Bayesian Optimization for Enhanced Language Models: Optimizing Acquisition Functions
Zishuo Bao, Yibo Liu, Changyutao Qiu
TL;DR
The paper addresses the challenge of hyperparameter tuning in fine-tuning large language models, where training loss and validation performance respond differently to optimization signals. It proposes Bilevel-BO-SWA, a framework that fuses models and employs a bilevel Bayesian optimization strategy, using $EI$ in the outer loop and $UCB$ in the inner loop (with various pairings) to navigate hyperparameter space. Empirical evaluation on RoBERTa-base with the GLUE benchmark shows that the EI–UCB configuration achieves the highest average score of 76.82, outperforming standard fine-tuning by 2.7%, and demonstrates improved loss minimization across tasks.

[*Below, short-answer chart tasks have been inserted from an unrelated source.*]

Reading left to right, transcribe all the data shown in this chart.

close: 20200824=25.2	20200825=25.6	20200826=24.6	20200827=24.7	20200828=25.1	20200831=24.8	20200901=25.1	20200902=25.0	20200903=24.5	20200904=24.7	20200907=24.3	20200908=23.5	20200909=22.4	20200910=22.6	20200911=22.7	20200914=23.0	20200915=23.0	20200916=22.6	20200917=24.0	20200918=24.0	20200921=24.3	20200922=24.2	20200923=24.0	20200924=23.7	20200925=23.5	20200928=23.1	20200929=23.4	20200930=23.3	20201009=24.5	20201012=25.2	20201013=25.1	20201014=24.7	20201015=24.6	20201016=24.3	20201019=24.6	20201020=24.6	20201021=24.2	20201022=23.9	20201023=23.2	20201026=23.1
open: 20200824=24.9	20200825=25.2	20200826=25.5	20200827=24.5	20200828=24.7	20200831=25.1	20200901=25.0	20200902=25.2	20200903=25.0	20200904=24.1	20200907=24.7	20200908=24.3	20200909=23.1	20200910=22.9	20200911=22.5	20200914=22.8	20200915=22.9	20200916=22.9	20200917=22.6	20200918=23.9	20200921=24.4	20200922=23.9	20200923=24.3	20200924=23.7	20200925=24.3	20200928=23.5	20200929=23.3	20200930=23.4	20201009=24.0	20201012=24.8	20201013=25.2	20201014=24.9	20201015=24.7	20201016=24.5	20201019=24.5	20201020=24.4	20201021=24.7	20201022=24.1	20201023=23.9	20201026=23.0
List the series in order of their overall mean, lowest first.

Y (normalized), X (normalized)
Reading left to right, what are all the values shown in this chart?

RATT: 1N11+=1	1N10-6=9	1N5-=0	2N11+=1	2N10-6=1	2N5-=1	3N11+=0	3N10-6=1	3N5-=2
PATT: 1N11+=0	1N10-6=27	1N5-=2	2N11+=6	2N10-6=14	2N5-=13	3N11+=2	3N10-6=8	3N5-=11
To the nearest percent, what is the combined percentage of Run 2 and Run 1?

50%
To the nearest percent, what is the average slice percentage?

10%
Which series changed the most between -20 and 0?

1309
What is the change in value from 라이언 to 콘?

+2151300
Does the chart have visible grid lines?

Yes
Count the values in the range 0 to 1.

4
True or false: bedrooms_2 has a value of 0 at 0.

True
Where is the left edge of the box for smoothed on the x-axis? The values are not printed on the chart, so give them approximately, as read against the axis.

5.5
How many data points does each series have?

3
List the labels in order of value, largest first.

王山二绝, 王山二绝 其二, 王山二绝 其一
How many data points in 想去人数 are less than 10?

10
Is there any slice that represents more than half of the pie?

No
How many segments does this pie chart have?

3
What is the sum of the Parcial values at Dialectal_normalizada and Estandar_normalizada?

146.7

The work also analyzes how acquisition-function interactions influence generalization and discusses limitations such as generalizability to other architectures and computational cost, outlining directions for adaptive, multi-fidelity, and broader-model studies.
Abstract
With the rise of different language model architecture, fine-tuning is becoming even more important for down stream tasks Model gets messy, finding proper hyperparameters for fine-tuning. Although BO has been tried for hyperparameter tuning, most of the existing methods are oblivious to the fact that BO relies on careful choices of acquisition functions, which are essential components of BO that guide how much to explore versus exploit during the optimization process; Different acquisition functions have different levels of sensitivity towards training loss and validation performance; existing methods often just apply an acquisition function no matter if the training and validation performance are sensitive to the acquisition function or not. This work introduces{Bilevel - BO - SWA}, a model fusion approach coupled with a bilevel BO strategy to improve the fine - tunning of large language models. Our work on mixture of acquisition functions like EI and UCB into nested opt loops, where inner loop perform minimization of training loss while outer loops optimized w.r.t. val metric. Experiments on GLUE tasks using RoBERTA - base show that when using EI and UCB, there is an improvement in generalization, and fine - tuning can be improved by up to 2.7%.